Beşiktaş 55’de golü bulana kadar, Antalya rakip kaleye ulaşabilen bir organizasyon yapamamıştı. Bunun Antalya açısından sebepleri var. Tita’dan orta sahada yararlanmaya çalışmak, fizik olarak Beşiktaş savunmasını çok zorlayacak Veysel’in yerine tanınmaz haldeki Necati’yi sahaya sürmek gibi. Ertuğrul, Jedinak, Tita, Korhan orta sahasının uyumsuz hali gibi.
Ama asıl sebep Mustafa Denizli’nin geçen sene şampiyonluğu getiren, bu yıl 8 haftalık seriyi sağlayan 6’lı savunma hattı. Katı, birbirine yakın ve Türkiye’deki genel futbol temposuyla geçmenin kolay olmadığı bir yapı bu. Ernst ve Fink savunma göbeğine yakın kalınca ligin vasat takımları için bir çaresizlik durumu söz konusu oluyor. Bu oyun sisteminin, 4’lü değişken oynayan üst düzey Avrupa takımları kadar bir hücum etkinliği olmasa da savunmada hiç açık vermiyorsunuz ve hayat sıkıcı da olsa kolaylaşıyor.
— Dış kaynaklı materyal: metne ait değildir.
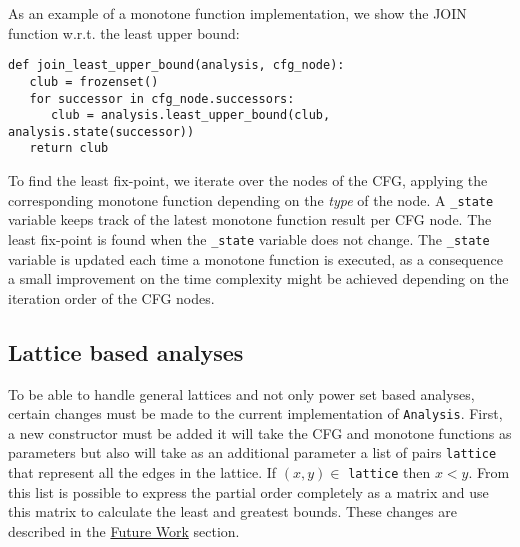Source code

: As an example of a monotone function implementation, we show the JOIN function w.r.t. the least upper bound: 
\begin{verbatim}
def join_least_upper_bound(analysis, cfg_node):
   club = frozenset()
   for successor in cfg_node.successors:
      club = analysis.least_upper_bound(club, analysis.state(successor))
   return club
\end{verbatim}

\newpar To find the least fix-point, we iterate over the nodes of the CFG, applying the corresponding monotone function depending on the \emph{type} of the node. A \texttt{\_state} variable keeps track of the latest monotone function result per CFG node. The least fix-point is found when the \texttt{\_state} variable does not change. The \texttt{\_state} variable is updated each time a monotone function is executed, as a consequence a small improvement on the time complexity might be achieved depending on the iteration order of the CFG nodes.

\subsection{Lattice based analyses}
To be able to handle general lattices and not only power set based analyses, certain changes must be made to the current implementation of \texttt{Analysis}. First, a new constructor must be added it will take the CFG and monotone functions as parameters but also will take as an additional parameter a list of pairs \texttt{lattice} that represent all the edges in the lattice. If $(x,y) \in$ \texttt{lattice} then $x < y$. From this list is possible to express the partial order completely as a matrix and use this matrix to calculate the least and greatest bounds. These changes are described in the \hyperref[futurework]{Future Work} section. 


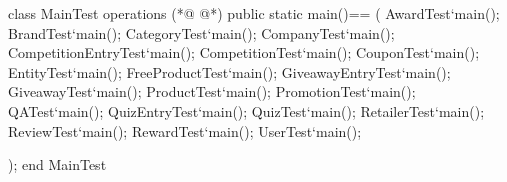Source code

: \begin{vdmpp}[breaklines=true]
class MainTest
 operations
(*@
\label{main:3}
@*)
  public static main()==
    (
     AwardTest`main();
   BrandTest`main();
   CategoryTest`main();
   CompanyTest`main();
   CompetitionEntryTest`main();
   CompetitionTest`main();
   CouponTest`main();
   EntityTest`main();
   FreeProductTest`main();
   GiveawayEntryTest`main();
   GiveawayTest`main();
   ProductTest`main();
   PromotionTest`main();
   QATest`main();
   QuizEntryTest`main();
   QuizTest`main();
   RetailerTest`main();
   ReviewTest`main();
   RewardTest`main();
   UserTest`main();
   
    );
end MainTest
\end{vdmpp}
Dün fazlasıyla eksik olansa geri kalan ve değişken 4’lü bir hücum gibi oynaması gereken Tello, Tabata, Bobo ve Nihat’ın topa sahip olduklarında bir plana göre dikine hareket etmeyi hiç becerememeleriydi. Bu dörtlü içinde Tabata’nın durumu zor. Kafasında bir şablon olan tek oyuncu oymuş gibi duruyor, ama kafasını kaldırdığında kimseyi göremiyor gibi. Tello, Beckhamvari bir halde. Hemen çizgiye yanaşıp orta pozisyonu alıyor. Ama çoğunlukla bu 4’lünün bir parçası gibi olamıyor. Onu bu konuda suçlayamayız. Çünkü bu oyuna çok yatkın değil. Aslında aynı durum Nihat için de geçerli. Tabata ise genel durumu itibarıyla hepsinden daha fazlasını yapmak istiyor, ama söylediğim gibi bir telepati kuramıyorlar.
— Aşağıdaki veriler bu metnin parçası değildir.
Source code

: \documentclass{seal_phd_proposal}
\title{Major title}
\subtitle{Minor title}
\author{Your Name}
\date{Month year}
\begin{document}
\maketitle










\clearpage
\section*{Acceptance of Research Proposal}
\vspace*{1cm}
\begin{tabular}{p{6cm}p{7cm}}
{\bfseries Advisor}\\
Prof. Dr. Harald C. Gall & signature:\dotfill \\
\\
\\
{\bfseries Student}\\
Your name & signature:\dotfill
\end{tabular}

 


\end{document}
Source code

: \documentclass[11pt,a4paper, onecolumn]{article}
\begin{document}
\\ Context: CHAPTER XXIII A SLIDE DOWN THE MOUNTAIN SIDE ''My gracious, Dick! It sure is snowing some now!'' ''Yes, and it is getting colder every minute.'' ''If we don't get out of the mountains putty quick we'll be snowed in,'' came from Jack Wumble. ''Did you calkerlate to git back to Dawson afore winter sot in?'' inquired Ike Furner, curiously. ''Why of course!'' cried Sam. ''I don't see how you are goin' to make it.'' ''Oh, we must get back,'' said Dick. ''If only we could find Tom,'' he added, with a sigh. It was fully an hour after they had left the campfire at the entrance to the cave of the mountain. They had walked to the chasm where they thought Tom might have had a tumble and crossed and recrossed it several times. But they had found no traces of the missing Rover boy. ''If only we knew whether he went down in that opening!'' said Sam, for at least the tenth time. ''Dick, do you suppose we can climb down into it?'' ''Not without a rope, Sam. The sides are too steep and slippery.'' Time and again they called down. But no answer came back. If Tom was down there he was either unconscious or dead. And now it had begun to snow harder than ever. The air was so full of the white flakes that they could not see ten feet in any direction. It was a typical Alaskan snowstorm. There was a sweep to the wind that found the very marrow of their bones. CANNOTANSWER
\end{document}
Aslında sorun bu 3 oyuncunun ne orta saha ne hücuma tam oturmaması. Bu oyuncular bu ikisinin tam arası. Sadece birini santrfor özellikle bir oyuncuyla kullanmak daha akla yatkın, ama bunu yapmaya kalkınca da Ernst ve Fink’i öne çekmek ve arkadaki 6’lıyı bozmak gerekiyor. Bu da defansif olarak takımı bozuyor. Zaten golden sonra yapılan değişikliklerin de sonucu bu oldu. Hiç hali olmayan Antalya pozisyonlar bulmaya başladı.
Denizli’nin bu karmaşık durumdan hücum organizasyonlarını sınırlama pahasına 6-4 dizilişiyle çıkmaya çalışması pragmatik olarak doğru. Yani oyun merkezini oldukça geriye çekip 6’lı sağlam savunma hattını kurmak ve golü dün olduğu gibi, ‘bir şekilde buluruz’ diye düşünmek.
Keyifli mi? Hayır. Puan alıyor mu? Evet. O zaman sorun yok.